Children’s Museum Has Bulk of Funds to Build Park
The Children’s Museum is $2.2 million away from raising the funds it needs to transform the sunken concrete square outside its doors into the Allegheny Public Square Park and make upgrades inside the museum.
Officials Thursday announced they had raised $6.3 million of the $8.5 million needed and that the remainder would be solicited as public donations.
The bulk of the money to date has come from foundations. A $250,000 challenge grant from the Buhl Foundation will match $1 for every $2 contributed by the public.
The existing square was created in the 1960s as part of the Allegheny Center Mall. A sunken area housed a fountain encircled by amphitheater-like seating. The area now is a walk-through zone, sometimes used by skateboarders but otherwise ghostly.
The museum chose San Francisco landscape architect Andrea Cochran in a design competition in 2007, when it embarked on its capital campaign. Ms. Cochran’s design for the new park calls for native plants, a meadow, 75 additional trees, solar lighting, a rain garden and a V-shaped walkway with benches and movable seats and tables.
The park’s art feature will be a stainless steel sculpture by Ned Kahn. Called “Cloud Arbor,” the piece will stand as rows of stainless steel tubes with nozzles to create “a sphere of mist,” said museum executive director Jane Werner. “It is a companion to our wind sculpture,” called “Articulated Cloud,” which Mr. Kahn also designed as 43 panels on the building that create the illusion that the building is moving with the wind.
A north-to-south row of cypress trees along Children’s Way will be kept while about 10 others will be replaced, said Ms. Cochran, adding that arborists had determined them to be unhealthy.

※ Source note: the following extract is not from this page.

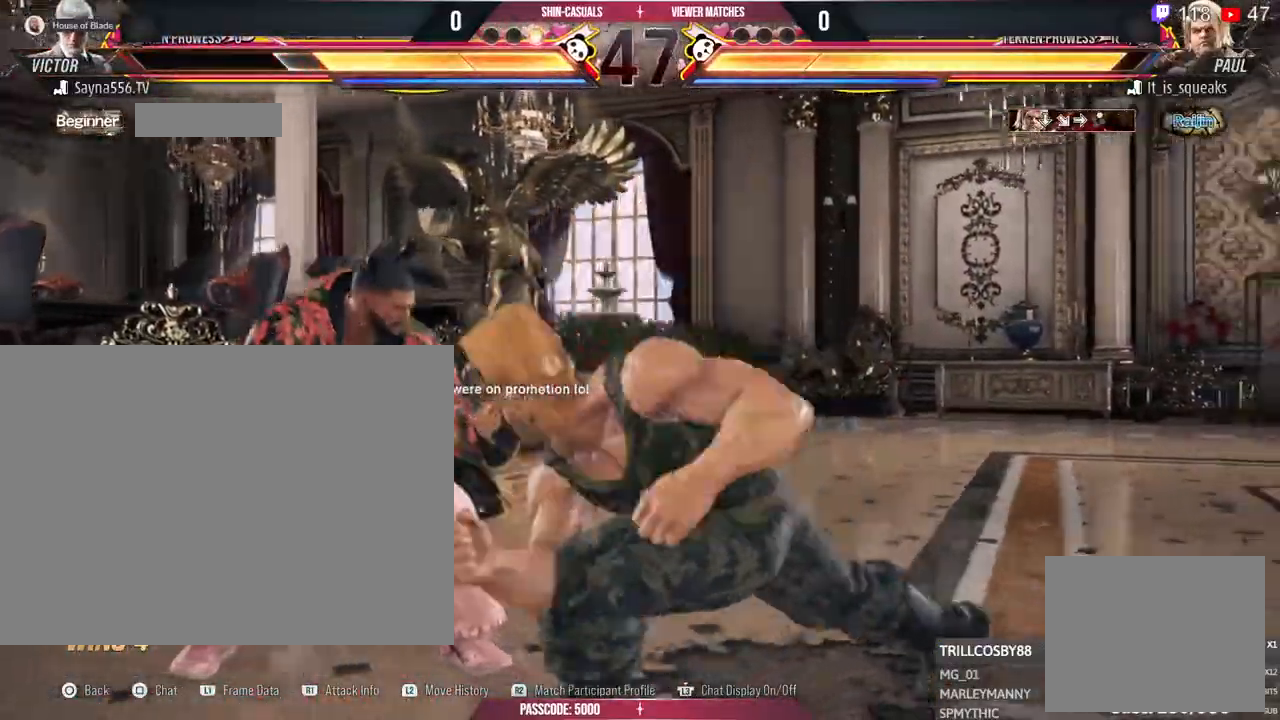
{"buttons": [], "left_stick": "center", "right_stick": "center", "events": []}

Plants have been chosen for their contributions to green design, she said. “We are teaching by example, with plants that don’t need pesticides or fertilizers.”
“Everything we all say we care about — the environment, green space and kids — all comes together here,” said state Sen. John Pippy, R-Moon, a museum board member.
The project’s budget will also cover alterations of the museum’s nursery, store and cafe.
“We are hoping to break ground sometime this year,” said Ms. Werner. The project may be completed next year.